No primeiro semestre, Azarenka só jogou o torneio de Monterrey e caiu na estreia. Após a paralisação do circuito devido à pandemia, também não passou da primeira fase em Lexington. Só então, iniciou uma sequência de onze vitórias seguidas com o título do Premier de Cincinnati e o vice-campeonato do US Open. Com isso, a ex-número 1 do mundo recuperou muito espaço no ranking, saltando do 59º para o 14º lugar. Ela terminou o ano como número 13 do mundo, depois de ser finalista em Ostrava.

Pironkova ficou três anos sem jogar, entre Wimbledon em 2017 e o US Open deste ano. Ela se tornou mãe em março de 2018. Logo em seu primeiro torneio, atuando com ranking protegido, chegou às quartas de final, depois de eliminar Garbiñe Muguruza e dar trabalho para Serena Williams. O melhor ranking de sua carreira foi o 31º lugar, alcançado há quase dez anos. Recuperando posições aos poucos, já é a 135ª colocada.

Já a romena de 26 anos Patricia Maria Tig teve a filha, Sofia, em novembro de 2018. Ela voltou ao circuito na temporada passada, com o ranking zerado e jogando eventos de nível ITF de US$ 15 mil.

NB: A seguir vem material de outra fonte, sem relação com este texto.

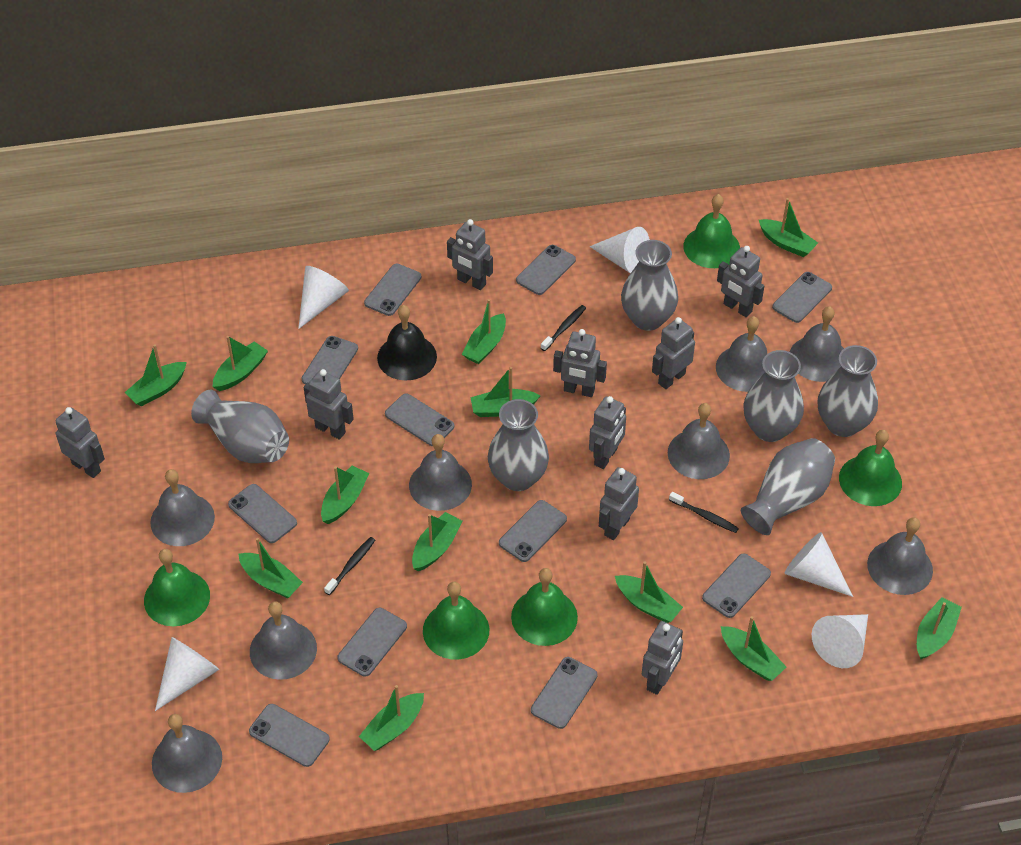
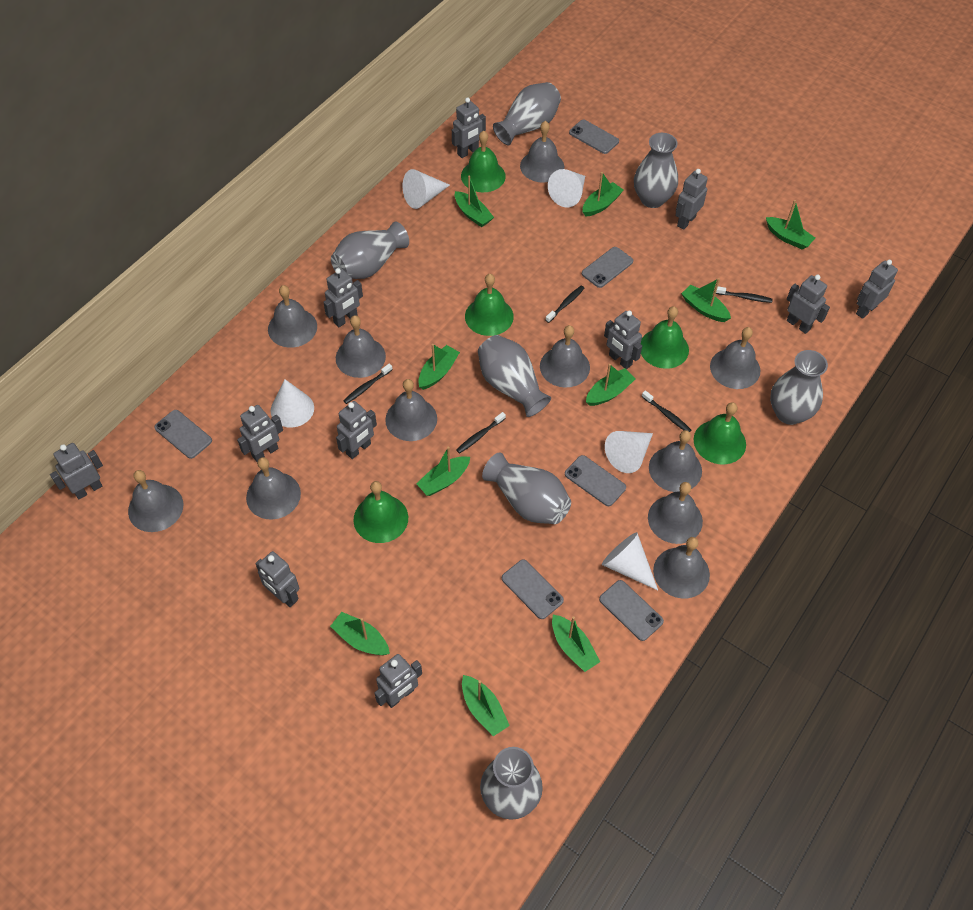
black bell: [377,305,437,381] = 1 -> none = 0
black toothbrush: [324,537,375,595] [541,305,586,351] [669,492,739,533] = 3 -> [343,364,393,404] [456,412,506,454] [545,285,584,323] [642,390,691,432] [716,286,773,303] = 5
green boat: [124,344,187,406] [213,336,268,391] [238,538,303,598] [321,466,369,524] [359,685,424,751] [412,512,463,571] [462,299,506,364] [470,367,540,417] [615,561,683,623] [721,616,786,681] [759,198,818,257] [917,597,962,659] = 12 -> [330,612,390,655] [416,446,470,496] [418,344,460,390] [455,175,494,227] [462,675,510,736] [552,614,600,672] [583,172,623,217] [586,364,636,406] [681,278,731,322] [766,200,815,249] = 10
grey bell: [150,469,215,546] [152,714,222,793] [250,601,317,680] [409,434,472,511] [668,403,730,479] [716,316,767,392] [790,306,844,382] [867,518,933,595] = 8 -> [128,470,183,532] [246,457,301,520] [268,285,317,348] [336,315,386,378] [385,379,437,441] [520,121,564,183] [540,325,590,388] [648,482,703,544] [649,430,702,492] [653,537,710,599] [710,327,760,389] = 11
grey phone: [228,484,297,543] [249,704,330,767] [301,336,358,384] [337,608,407,677] [364,264,422,316] [385,394,454,446] [499,500,567,562] [516,245,576,295] [531,657,598,729] [702,553,771,618] [772,272,832,323] = 11 -> [154,410,212,459] [502,559,564,619] [565,455,626,506] [569,120,619,154] [582,247,633,288] [599,580,664,641] = 6
grey robot: [56,407,105,478] [304,369,354,440] [447,219,493,290] [553,329,607,397] [589,396,626,469] [599,467,639,540] [642,621,683,695] [652,317,695,389] [717,246,765,317] = 9 -> [50,443,103,500] [237,405,283,462] [255,551,299,607] [323,268,363,327] [336,401,377,459] [374,654,422,708] [452,98,486,158] [604,310,642,369] [675,169,708,230] [787,275,830,334] [856,260,898,319] = 11
grey vase: [191,390,289,463] [488,399,549,491] [621,240,678,331] [741,438,835,535] [743,350,804,442] [818,345,878,437] = 6 -> [331,222,409,279] [478,335,551,417] [480,747,543,820] [482,452,571,524] [493,82,561,145] [634,133,678,208] [770,350,828,425] = 7

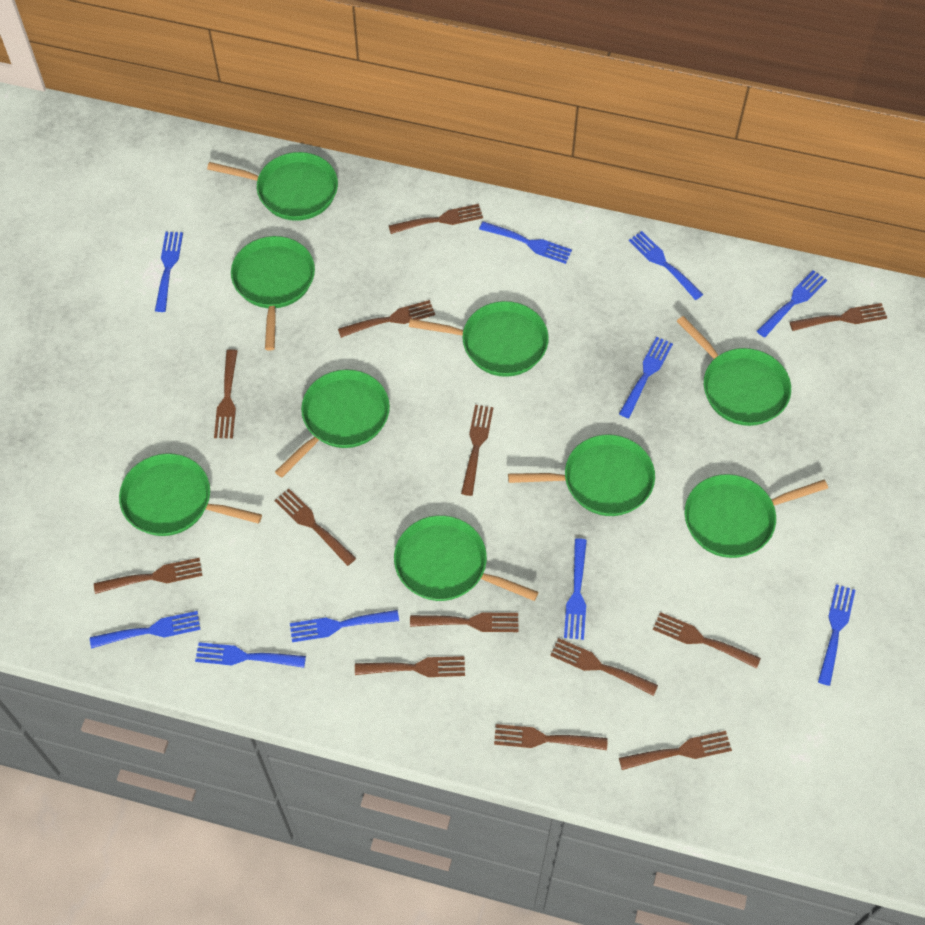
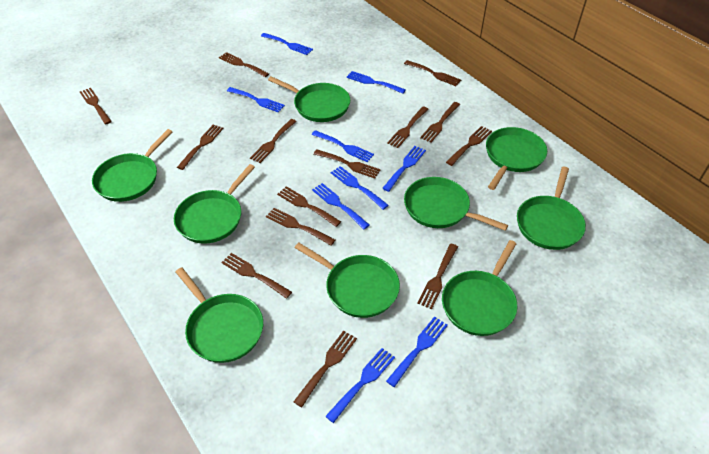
blue fork: [90,611,201,648] [155,232,183,312] [195,642,306,668] [290,610,399,642] [479,221,572,264] [564,538,587,640] [619,337,673,418] [629,231,703,300] [757,270,827,337] [818,584,855,686] = 10 -> [227,87,285,112] [261,33,313,55] [312,130,374,162] [312,183,370,229] [325,348,395,423] [331,166,389,210] [347,71,406,94] [382,146,426,192] [386,316,448,387] = 9
brown fork: [94,558,203,594] [214,349,237,438] [274,489,356,566] [338,300,435,338] [355,656,465,677] [389,204,483,234] [410,612,518,632] [461,405,493,496] [494,724,608,750] [550,638,658,696] [619,731,732,770] [653,612,761,669] [790,303,887,331] = 13 -> [80,88,112,125] [177,124,224,170] [219,52,269,77] [221,253,292,299] [250,119,297,163] [266,208,335,246] [277,186,341,227] [293,331,357,407] [313,149,381,179] [387,106,429,148] [404,60,461,86] [417,244,458,309] [420,102,460,143] [446,126,492,166] = 14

Ela iniciou 2020 como 111ª colocada e termina na melhor posição da carreira, no 56º lugar, além de ter vencido seu primeiro WTA em Istambul.

Única indicada que não é mãe, Laura Siegemund é ex-top 30 no ranking e sofreu uma grave lesão no joelho em 2017, quando vivia a melhor fase de sua carreira em simples. A veterana de 32 anos conseguiu finalmente recuperar os bons resultados nesta temporada, terminando o ano como 50ª do mundo em simples e 41ª colocada em duplas, além de ter vencido o US Open da modalidade ao lado de Vera Zvonareva.